= Job item =
Among the entries below, how many lines contain the string "Pyrénées"? Reply with that number alone.

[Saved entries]
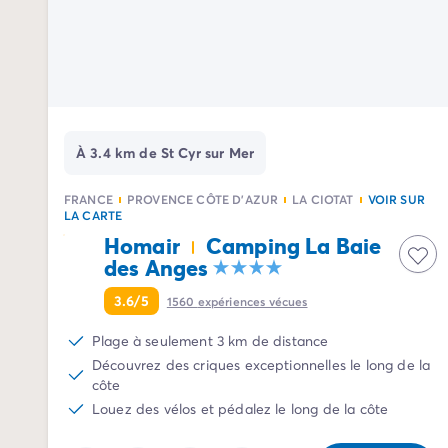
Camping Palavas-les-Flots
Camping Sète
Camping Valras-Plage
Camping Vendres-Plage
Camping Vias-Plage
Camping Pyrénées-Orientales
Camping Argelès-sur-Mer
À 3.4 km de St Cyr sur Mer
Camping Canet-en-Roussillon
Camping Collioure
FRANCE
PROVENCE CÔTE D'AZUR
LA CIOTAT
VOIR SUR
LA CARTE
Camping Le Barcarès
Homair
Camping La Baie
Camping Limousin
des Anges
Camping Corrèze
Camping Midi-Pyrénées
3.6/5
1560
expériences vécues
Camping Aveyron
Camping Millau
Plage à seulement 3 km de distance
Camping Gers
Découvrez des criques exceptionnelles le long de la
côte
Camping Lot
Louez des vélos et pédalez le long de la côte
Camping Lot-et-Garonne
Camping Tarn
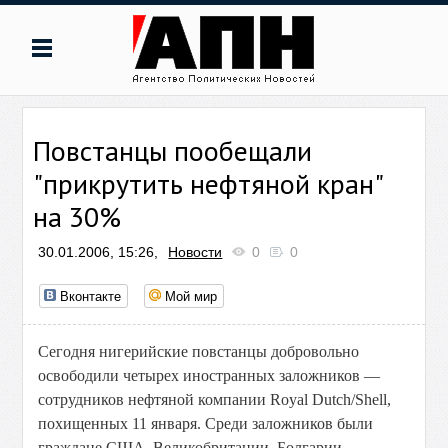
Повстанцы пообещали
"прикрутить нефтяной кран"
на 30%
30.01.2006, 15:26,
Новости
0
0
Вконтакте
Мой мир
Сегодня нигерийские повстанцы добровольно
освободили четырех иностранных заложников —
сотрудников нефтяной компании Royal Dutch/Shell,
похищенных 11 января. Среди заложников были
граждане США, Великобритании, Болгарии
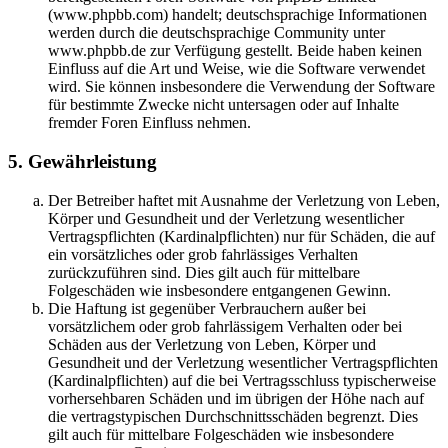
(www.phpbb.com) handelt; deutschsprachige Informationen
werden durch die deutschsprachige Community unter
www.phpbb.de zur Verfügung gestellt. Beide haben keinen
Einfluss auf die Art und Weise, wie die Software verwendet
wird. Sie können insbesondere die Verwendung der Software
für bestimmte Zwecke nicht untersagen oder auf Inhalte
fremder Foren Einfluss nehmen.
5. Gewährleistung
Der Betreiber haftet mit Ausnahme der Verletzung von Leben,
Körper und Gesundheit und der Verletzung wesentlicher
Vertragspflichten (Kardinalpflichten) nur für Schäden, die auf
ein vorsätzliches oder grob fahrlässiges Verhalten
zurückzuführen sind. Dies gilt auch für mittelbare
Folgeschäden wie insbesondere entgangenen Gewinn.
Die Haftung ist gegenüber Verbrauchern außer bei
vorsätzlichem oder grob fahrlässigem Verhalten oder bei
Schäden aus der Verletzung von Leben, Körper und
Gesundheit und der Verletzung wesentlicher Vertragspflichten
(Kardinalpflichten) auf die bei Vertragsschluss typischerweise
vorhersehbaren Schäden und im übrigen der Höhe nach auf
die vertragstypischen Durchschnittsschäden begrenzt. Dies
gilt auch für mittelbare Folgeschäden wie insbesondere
--
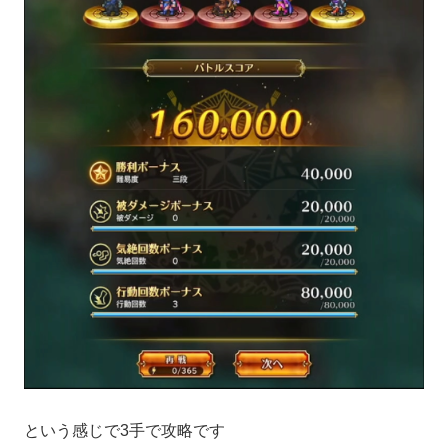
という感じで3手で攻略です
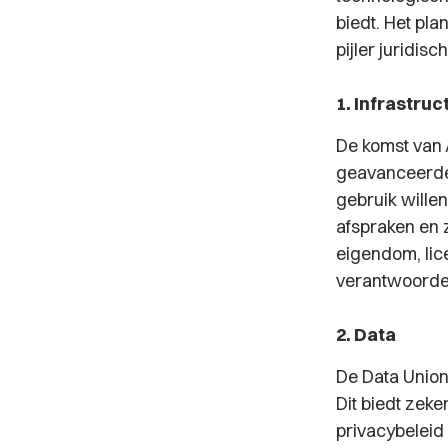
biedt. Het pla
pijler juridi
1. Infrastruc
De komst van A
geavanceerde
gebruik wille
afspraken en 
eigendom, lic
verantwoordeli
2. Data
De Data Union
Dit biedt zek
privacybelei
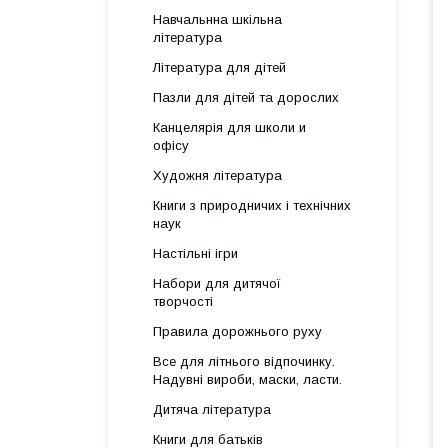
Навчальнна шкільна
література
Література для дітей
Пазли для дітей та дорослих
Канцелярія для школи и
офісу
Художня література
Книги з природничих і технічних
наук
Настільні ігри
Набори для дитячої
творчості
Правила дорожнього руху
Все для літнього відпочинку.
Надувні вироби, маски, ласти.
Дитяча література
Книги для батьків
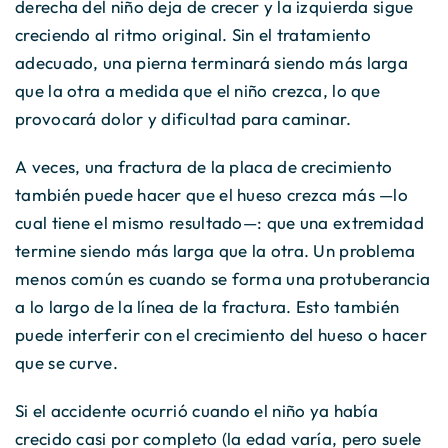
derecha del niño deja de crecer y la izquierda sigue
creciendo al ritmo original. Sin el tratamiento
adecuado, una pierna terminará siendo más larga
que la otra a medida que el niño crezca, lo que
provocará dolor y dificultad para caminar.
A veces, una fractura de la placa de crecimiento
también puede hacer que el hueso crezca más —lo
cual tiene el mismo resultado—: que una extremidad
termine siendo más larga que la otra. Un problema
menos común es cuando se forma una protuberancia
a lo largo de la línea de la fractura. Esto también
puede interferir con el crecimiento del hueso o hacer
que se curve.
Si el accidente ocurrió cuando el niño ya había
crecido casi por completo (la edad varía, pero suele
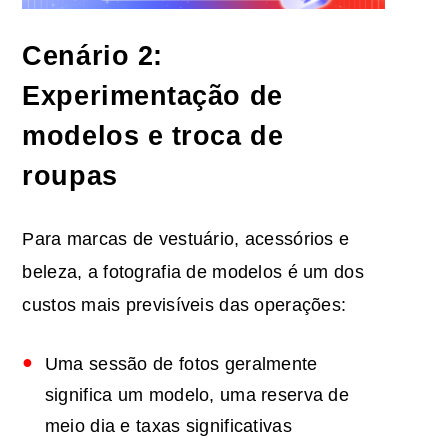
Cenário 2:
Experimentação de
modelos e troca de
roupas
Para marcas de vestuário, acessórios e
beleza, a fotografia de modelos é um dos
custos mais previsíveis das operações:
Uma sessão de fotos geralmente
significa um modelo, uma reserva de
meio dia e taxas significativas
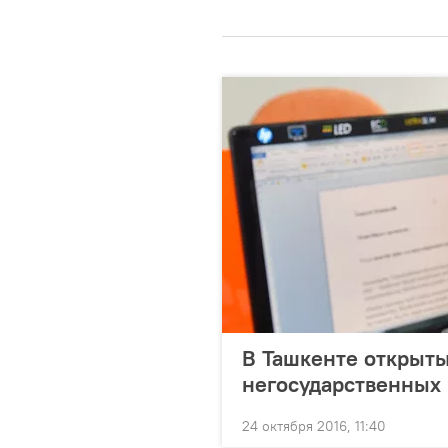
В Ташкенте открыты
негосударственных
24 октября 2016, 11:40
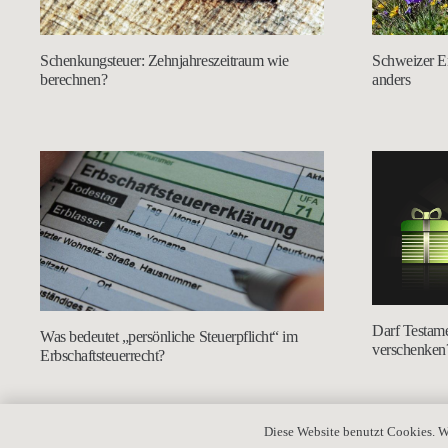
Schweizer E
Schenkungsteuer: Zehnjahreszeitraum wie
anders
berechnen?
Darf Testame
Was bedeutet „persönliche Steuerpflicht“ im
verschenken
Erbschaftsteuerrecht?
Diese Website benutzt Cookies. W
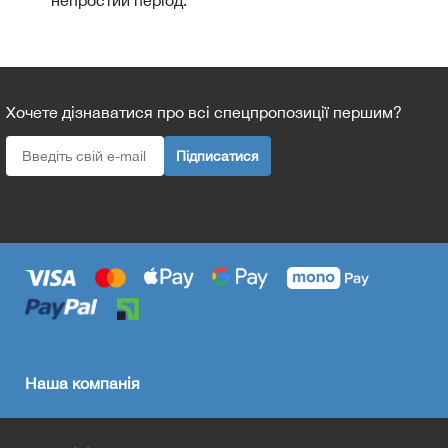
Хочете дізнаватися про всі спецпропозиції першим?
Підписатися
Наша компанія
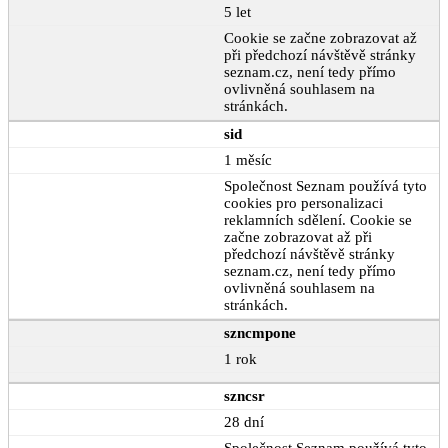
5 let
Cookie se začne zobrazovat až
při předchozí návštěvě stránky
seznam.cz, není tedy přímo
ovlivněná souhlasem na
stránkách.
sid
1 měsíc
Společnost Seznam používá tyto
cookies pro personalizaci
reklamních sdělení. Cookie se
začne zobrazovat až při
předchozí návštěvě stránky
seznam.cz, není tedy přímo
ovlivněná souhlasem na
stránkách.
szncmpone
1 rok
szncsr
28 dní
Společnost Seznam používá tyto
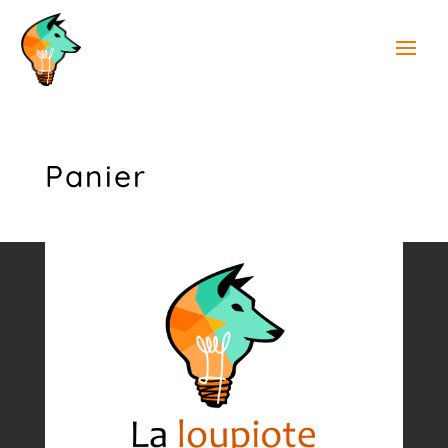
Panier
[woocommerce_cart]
...
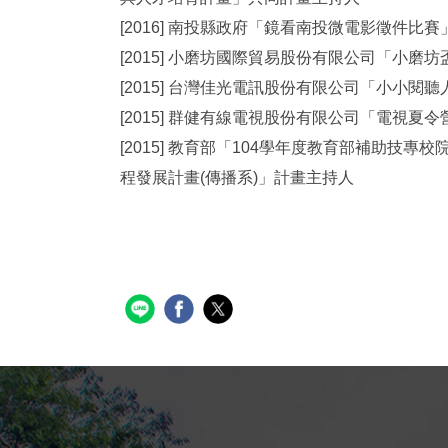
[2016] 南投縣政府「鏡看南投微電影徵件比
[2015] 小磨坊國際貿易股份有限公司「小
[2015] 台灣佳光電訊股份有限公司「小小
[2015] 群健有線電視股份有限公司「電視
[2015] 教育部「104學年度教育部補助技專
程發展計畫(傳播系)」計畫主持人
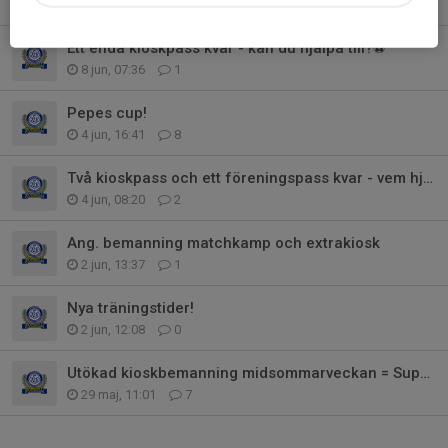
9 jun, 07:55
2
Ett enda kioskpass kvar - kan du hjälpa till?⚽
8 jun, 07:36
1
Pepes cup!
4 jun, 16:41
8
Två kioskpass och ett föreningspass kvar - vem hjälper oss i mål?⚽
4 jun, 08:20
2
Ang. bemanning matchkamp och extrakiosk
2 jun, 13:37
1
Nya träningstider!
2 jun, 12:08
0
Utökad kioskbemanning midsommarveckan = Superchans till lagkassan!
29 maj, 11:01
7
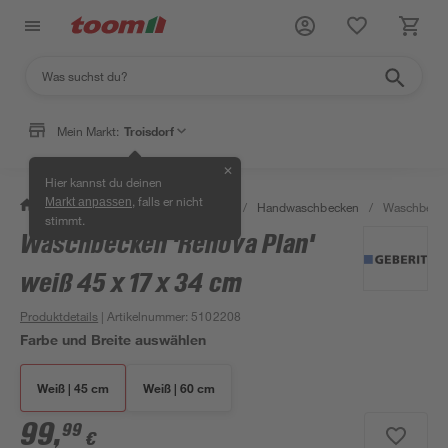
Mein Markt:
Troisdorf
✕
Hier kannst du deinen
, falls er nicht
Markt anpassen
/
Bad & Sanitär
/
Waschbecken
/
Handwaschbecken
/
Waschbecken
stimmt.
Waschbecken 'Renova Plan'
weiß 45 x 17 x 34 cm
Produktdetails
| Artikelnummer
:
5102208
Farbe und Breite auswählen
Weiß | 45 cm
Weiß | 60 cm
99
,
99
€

= Response below =
2